[Start of Attachment]

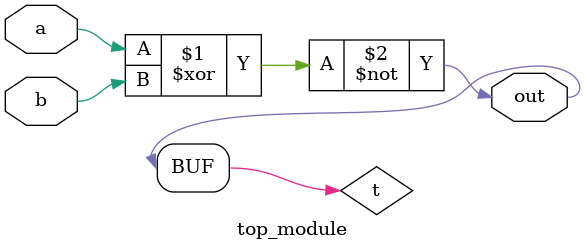
<source format=v>
module top_module( 
    input a, 
    input b, 
    output out );
    wire t;
    xnor (t,a,b);
assign out = t;
endmodule
</source>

[End of Attachment]

Could you reproduce the listing above word for word while leaving out its pictures?

<source format=v>
module top_module( 
    input a, 
    input b, 
    output out );
    wire t;
    xnor (t,a,b);
assign out = t;
endmodule
</source>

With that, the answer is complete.